Death of a Bookstore

This post isn’t going to have anything to do with food. I feel like I should say so up front. I know this is my first post in quite a while, so I’ll throw in a little personal (i.e. mostly food-related) update at the end. The truth is, I’ve struggled with inspiration lately. I’ve been cooking as much as ever, but just haven’t been doing much worth writing & posting about. So leave it to something like a beloved bookstore closing to get me back at it.

I know that Borders is not a local, indie, or even small bookstore. Even the ones they’ve decided to close as they begin bankruptcy proceedings aren’t exactly home-y. The one in my hometown is, of course, no exception. But it was here before Barnes & Noble came to town, and while it did drive out one or two smaller home-grown shops, the truth (however sad) is that this was never a welcoming place for independent, chic bookstores, and so I never felt that Borders was doing the city’s cultural landscape much harm in drawing business to its big-box doors.

My love for this particular Borders store, as one might expect, comes from having spent so much time in it – in this case, as an employee. For a nerdy, bookish, music-snob type like me, it was the perfect gig.

I walked in for an interview for a job in the store’s café sometime in 2000. I met the assistant manager and followed her around as she shelved books, then she finally turned down one aisle (I wish I remember which section) where she found two stepstools and invited me to have a seat. A few minutes later, I had the job.

Working in the café, I quickly learned, was the lowest rung of the Borders ladder. I had enough food prep experience to get by, and quickly gained a few essential barista skills. I got to know the regulars, and made friends with my fellow lowly café employees. A guy named Tim was hired around the same time as I was, and we became good friends. In a few months we were both being asked to spend a couple of shifts a week in the rest of the store. Tim, I think, had started out with the same aspiration as I had – to work in the ultracool music section. And before long, we got to.

Stored data
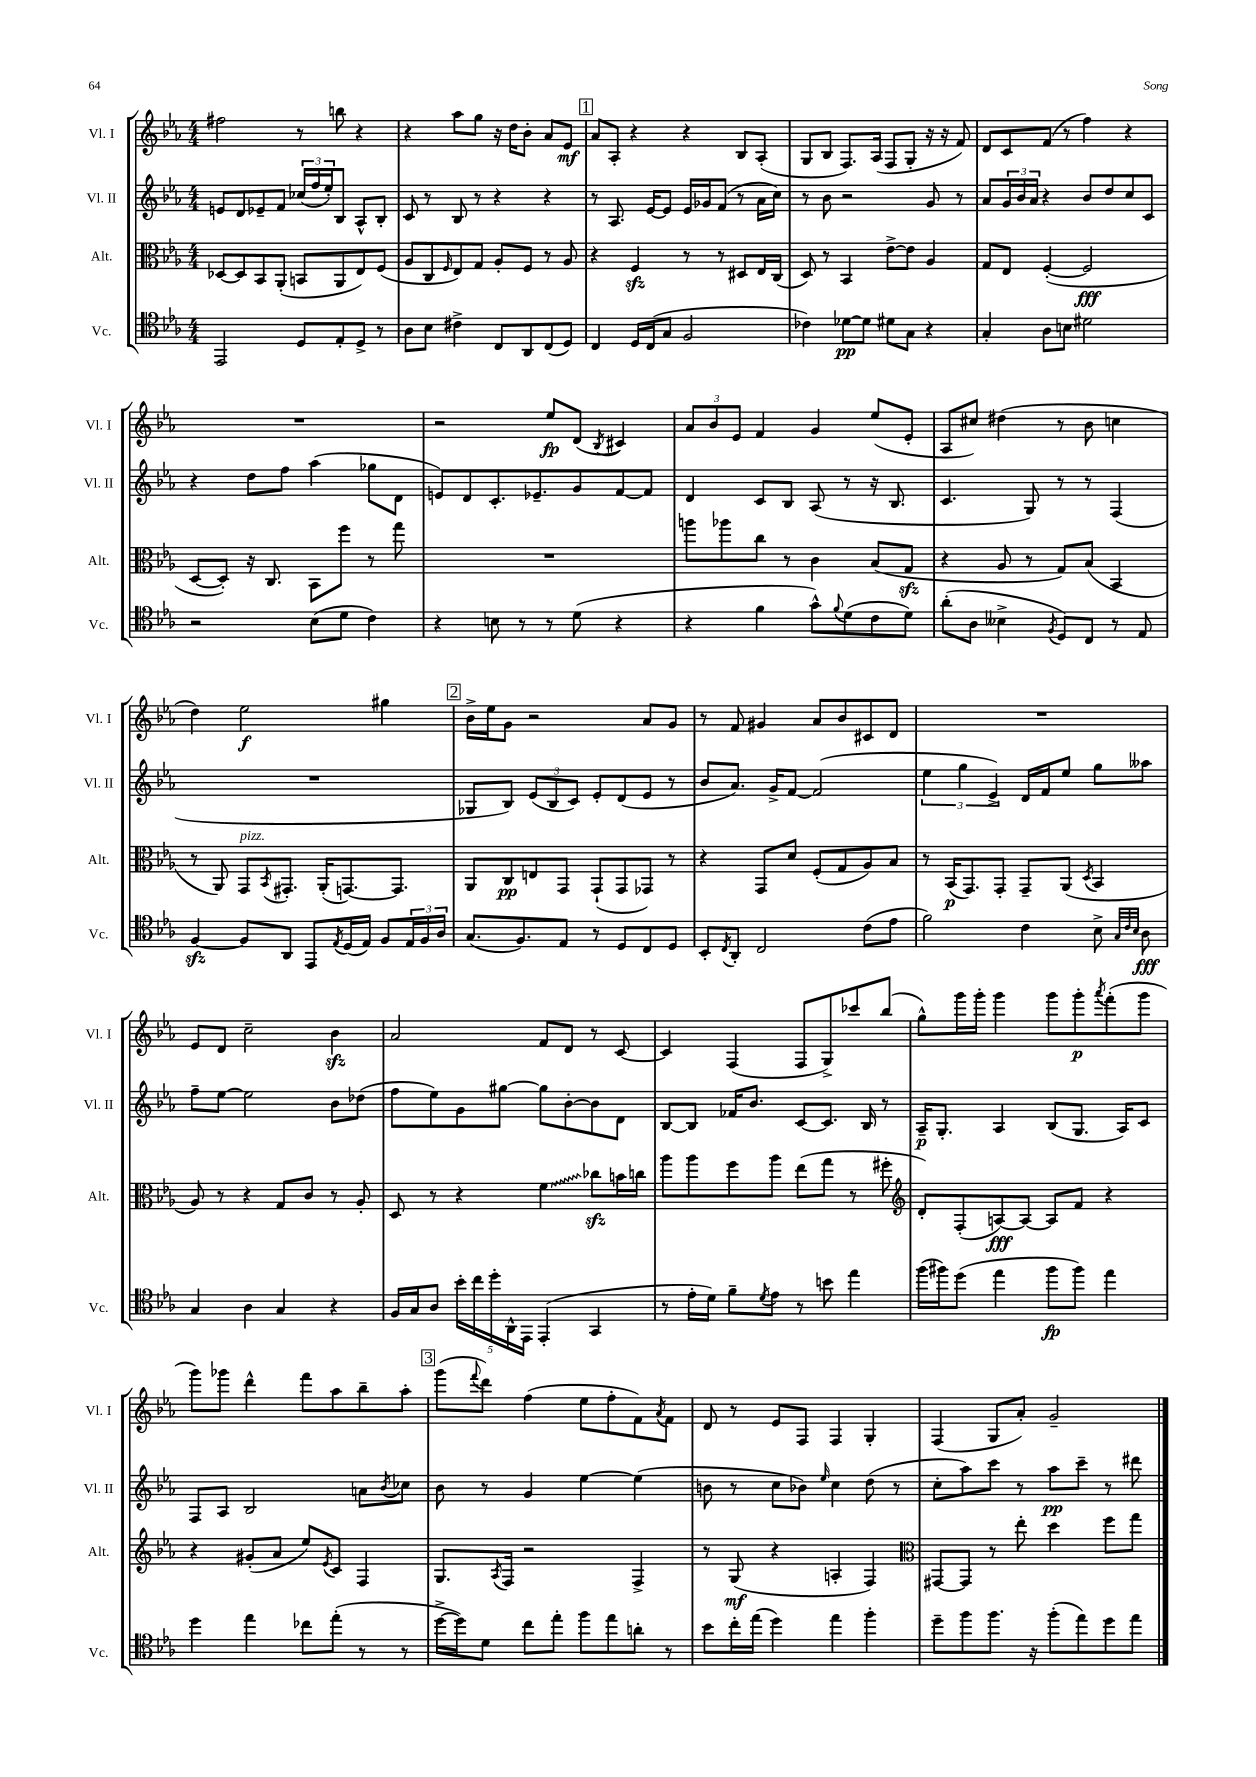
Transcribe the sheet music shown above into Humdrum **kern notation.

Exercise prompt
Reproduce the Borders bookstore post word for word, from its title through its final sentence.

Result of this exercise
Death of a Bookstore

This post isn’t going to have anything to do with food. I feel like I should say so up front. I know this is my first post in quite a while, so I’ll throw in a little personal (i.e. mostly food-related) update at the end. The truth is, I’ve struggled with inspiration lately. I’ve been cooking as much as ever, but just haven’t been doing much worth writing & posting about. So leave it to something like a beloved bookstore closing to get me back at it.

I know that Borders is not a local, indie, or even small bookstore. Even the ones they’ve decided to close as they begin bankruptcy proceedings aren’t exactly home-y. The one in my hometown is, of course, no exception. But it was here before Barnes & Noble came to town, and while it did drive out one or two smaller home-grown shops, the truth (however sad) is that this was never a welcoming place for independent, chic bookstores, and so I never felt that Borders was doing the city’s cultural landscape much harm in drawing business to its big-box doors.

My love for this particular Borders store, as one might expect, comes from having spent so much time in it – in this case, as an employee. For a nerdy, bookish, music-snob type like me, it was the perfect gig.

I walked in for an interview for a job in the store’s café sometime in 2000. I met the assistant manager and followed her around as she shelved books, then she finally turned down one aisle (I wish I remember which section) where she found two stepstools and invited me to have a seat. A few minutes later, I had the job.

Working in the café, I quickly learned, was the lowest rung of the Borders ladder. I had enough food prep experience to get by, and quickly gained a few essential barista skills. I got to know the regulars, and made friends with my fellow lowly café employees. A guy named Tim was hired around the same time as I was, and we became good friends. In a few months we were both being asked to spend a couple of shifts a week in the rest of the store. Tim, I think, had started out with the same aspiration as I had – to work in the ultracool music section. And before long, we got to.